1) DETACHED RATIONALITY/SCIENTIFIC ATTITUDE
SEPARATES US FROM NATURE
--Immanuel Kant (1724-1804), German
"Idealist" philosopher: Basic
philosophical premise is that we cannot absolutely know external
"reality" because it is always shaped, a priori, by the mind's faculties.
--Nature not just an extrinsic mechanism to
be rationally understood/manipulated
--Rather, nature evokes emotion/ and our emotion may shape and in effect create the landscape.
--Landscape valued over land per se (does Locke or Equiano ever see landscape as beautiful?)
--What is beauty? does it exist in subject or object; or in between?
--Natural/organic process valued over the
technology or mechanical artifice
--Mary
Shelly's Frankenstein (1818) demonstrates failure of mechanical to imitate
nature
--John
Keats says in a letter: "poetry should come as naturally as leaves to a tree"
2) ROMANTIC ARTIST TYPICALLY ALIENATED FROM
MIDDLE-CLASS AND MIDDLE-CLASS VALUES
--Romantic artist alienated because poetry
doesn't sell very well (no longer a patronage system: Locke had a patron)
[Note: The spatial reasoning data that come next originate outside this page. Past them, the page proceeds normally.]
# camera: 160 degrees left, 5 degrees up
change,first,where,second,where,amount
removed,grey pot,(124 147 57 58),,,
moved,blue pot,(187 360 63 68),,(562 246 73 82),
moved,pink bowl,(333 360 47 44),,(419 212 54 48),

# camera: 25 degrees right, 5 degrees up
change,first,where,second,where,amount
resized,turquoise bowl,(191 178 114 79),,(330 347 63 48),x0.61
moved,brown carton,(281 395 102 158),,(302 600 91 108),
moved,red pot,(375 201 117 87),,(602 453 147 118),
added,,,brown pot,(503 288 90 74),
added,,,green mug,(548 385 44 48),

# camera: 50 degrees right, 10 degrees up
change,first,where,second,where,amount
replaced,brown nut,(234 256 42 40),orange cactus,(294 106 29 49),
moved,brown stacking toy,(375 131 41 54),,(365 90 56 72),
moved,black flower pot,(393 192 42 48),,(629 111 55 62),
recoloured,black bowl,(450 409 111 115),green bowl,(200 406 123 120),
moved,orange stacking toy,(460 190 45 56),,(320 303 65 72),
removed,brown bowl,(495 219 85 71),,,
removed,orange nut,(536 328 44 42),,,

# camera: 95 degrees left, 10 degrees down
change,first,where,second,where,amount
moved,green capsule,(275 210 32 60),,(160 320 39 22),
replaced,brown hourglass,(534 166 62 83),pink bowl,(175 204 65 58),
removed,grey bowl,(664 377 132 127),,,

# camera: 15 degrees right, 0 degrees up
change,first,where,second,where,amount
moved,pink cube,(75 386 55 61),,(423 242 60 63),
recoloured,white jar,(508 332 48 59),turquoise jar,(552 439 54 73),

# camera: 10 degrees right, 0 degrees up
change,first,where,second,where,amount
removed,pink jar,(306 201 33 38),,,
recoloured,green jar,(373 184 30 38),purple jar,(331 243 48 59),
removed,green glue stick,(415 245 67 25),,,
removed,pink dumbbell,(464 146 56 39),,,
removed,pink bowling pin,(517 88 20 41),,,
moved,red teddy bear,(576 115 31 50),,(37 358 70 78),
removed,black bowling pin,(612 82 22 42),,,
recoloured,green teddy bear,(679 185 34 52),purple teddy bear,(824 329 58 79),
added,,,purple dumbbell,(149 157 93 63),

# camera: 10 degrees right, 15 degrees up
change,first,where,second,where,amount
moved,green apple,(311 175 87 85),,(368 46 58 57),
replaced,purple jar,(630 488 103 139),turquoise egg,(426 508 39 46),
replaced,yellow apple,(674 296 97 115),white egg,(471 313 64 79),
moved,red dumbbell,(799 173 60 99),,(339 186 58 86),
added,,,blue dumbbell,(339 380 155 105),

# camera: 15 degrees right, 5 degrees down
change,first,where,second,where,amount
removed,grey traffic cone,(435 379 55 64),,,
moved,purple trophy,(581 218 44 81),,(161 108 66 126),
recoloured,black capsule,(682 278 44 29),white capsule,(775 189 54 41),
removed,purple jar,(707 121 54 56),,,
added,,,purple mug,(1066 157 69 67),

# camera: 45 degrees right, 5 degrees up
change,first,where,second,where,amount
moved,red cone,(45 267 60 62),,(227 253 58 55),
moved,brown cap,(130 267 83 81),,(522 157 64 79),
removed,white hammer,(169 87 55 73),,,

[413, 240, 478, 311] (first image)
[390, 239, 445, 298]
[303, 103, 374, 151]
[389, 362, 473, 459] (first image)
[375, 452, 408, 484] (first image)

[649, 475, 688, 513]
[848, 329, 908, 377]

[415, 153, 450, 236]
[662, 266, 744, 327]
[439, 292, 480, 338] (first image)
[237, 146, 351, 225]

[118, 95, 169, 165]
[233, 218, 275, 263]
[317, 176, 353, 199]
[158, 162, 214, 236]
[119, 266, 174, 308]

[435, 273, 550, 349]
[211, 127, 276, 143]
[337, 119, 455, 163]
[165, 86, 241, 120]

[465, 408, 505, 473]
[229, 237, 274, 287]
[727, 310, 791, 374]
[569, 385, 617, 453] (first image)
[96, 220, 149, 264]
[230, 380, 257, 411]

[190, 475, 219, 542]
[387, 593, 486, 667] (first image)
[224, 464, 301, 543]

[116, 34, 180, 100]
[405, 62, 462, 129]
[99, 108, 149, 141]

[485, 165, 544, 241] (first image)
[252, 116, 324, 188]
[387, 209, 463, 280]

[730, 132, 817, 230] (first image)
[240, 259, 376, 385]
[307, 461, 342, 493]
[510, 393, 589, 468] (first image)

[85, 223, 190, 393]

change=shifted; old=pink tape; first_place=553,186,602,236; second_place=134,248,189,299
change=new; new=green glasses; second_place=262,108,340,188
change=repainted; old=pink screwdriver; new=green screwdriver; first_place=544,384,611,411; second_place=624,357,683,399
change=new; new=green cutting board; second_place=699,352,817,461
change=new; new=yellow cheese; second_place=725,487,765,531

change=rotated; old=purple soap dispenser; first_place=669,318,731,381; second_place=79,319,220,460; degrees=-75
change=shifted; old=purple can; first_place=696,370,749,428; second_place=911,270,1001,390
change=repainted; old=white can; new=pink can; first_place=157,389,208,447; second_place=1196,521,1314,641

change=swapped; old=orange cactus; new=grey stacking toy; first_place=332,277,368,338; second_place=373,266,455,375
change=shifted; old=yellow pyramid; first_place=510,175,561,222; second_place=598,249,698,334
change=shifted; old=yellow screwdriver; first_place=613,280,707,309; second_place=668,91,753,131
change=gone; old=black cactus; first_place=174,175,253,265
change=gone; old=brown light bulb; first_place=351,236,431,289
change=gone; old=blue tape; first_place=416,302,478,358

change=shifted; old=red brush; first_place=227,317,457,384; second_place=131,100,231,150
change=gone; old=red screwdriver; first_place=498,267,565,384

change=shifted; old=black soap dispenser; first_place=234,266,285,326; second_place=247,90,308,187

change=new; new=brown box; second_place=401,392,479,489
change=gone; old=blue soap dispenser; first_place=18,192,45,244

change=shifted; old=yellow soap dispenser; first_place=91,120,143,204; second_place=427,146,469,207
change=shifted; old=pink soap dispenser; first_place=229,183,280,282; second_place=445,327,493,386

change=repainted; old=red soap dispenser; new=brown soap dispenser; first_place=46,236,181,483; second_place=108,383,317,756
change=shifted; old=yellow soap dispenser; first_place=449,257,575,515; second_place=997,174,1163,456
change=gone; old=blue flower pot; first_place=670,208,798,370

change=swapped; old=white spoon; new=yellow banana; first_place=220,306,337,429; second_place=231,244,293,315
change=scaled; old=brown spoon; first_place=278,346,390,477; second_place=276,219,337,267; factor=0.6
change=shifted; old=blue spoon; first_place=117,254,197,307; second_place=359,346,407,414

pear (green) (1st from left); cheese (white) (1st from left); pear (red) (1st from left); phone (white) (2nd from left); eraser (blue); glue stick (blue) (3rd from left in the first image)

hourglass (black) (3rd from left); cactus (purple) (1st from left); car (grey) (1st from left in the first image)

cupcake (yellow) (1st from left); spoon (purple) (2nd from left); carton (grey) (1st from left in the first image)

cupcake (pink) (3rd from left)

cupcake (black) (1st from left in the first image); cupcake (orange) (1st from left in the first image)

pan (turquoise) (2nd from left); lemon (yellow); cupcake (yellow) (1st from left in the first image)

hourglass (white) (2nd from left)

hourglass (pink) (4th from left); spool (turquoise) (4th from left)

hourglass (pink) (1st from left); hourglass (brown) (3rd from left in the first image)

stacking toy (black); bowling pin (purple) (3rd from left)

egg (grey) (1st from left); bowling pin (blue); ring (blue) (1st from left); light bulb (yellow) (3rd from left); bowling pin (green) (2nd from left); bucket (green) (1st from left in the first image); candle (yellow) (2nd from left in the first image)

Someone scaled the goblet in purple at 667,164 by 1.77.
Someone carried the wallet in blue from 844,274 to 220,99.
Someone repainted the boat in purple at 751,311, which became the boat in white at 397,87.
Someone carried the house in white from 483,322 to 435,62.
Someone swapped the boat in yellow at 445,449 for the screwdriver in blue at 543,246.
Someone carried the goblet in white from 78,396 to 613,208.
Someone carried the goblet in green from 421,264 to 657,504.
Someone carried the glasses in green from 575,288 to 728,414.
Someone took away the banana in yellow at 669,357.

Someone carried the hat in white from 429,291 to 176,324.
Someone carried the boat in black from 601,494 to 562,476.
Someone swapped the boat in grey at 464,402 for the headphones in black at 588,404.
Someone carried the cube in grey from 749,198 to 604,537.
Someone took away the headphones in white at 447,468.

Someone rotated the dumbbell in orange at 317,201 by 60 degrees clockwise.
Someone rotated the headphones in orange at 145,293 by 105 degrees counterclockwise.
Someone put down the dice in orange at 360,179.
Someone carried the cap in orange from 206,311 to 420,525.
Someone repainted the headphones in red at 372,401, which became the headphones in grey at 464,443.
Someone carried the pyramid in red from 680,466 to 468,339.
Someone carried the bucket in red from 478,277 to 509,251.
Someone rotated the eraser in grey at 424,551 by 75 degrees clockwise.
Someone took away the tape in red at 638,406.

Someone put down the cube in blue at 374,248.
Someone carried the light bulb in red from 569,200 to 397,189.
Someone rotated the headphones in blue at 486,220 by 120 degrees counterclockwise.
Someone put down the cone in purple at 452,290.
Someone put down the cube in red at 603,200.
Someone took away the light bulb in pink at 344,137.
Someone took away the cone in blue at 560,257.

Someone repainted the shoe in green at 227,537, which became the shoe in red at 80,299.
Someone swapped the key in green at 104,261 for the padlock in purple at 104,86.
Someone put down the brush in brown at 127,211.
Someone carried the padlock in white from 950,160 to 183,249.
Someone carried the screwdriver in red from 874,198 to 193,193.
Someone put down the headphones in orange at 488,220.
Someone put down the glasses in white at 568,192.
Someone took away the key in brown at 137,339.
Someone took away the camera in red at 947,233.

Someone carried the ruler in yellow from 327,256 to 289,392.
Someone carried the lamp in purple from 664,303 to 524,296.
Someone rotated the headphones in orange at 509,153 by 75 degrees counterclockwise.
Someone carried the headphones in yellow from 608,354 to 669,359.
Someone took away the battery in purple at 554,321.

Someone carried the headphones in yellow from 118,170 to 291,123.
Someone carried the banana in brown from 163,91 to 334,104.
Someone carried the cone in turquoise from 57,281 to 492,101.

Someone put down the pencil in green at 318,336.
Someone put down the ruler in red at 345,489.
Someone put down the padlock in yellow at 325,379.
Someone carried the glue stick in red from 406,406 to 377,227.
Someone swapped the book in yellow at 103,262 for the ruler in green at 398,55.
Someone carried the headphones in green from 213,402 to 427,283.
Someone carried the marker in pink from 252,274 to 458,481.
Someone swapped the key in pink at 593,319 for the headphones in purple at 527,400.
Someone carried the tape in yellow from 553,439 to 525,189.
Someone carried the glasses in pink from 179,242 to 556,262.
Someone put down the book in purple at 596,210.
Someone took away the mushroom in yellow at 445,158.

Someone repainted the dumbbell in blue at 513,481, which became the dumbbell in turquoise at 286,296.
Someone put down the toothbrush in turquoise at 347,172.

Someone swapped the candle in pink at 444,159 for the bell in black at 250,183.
--Romantic artist tends to be fascinated by
--his/her
own psyche
--the
exotic (the Orient, altered states of consciousness) or the forbidden
--the
heroic (Napoleon)
--with
visionary thinking/ with subconscious processes/dreams
--Romantic artist celebrates spontaneity over
convention or the routine
--Romantic artist likely to value spiritual
intuitions over dogmas of established religion
--Romantic artist likely to be radically
egalitarian
--Keep in mind that all of society is not
engaged in the “Romantic Rebellion”. It is mostly an
aesthetic/philosophical counter-culture, with much variation in whether the
writers/artists were accepted/appreciated in their own age or not and the
extent of revolt in their personal lives (Shelley and Byron wildly pushed beyond the
edge; Wordsworth became the consummate Victorian gentleman in his later years,
quite stodgy).
3) INDIVIDUAL
(ENERGY/PERCEPTION/FREEDOM) MORE IMPORTANT THAN SOCIAL SELF OR SOCIAL STABILITY
--Subjective, unique experience celebrated over public or objective values (Rousseau prides himself on being "different").
--"Noble savage"/ rural or
"primitive" cultures valued for simplicity and naturalness
--Urban life deadens perception: walk in a field, not in a street (See Wordsworth's "Getting & Spending").
--Society corrupts: children and childlike
innocence celebrated
--Wordsworth in "Tintern Abbey" notes the outcast hermit/vagrant, but supplies no economic-political explanation, instead integrating the hermit's wood fire into the general aesthetic harmonized landscape.
--Jean-Jacques Rousseau: "We are born free, but everywhere are in chains."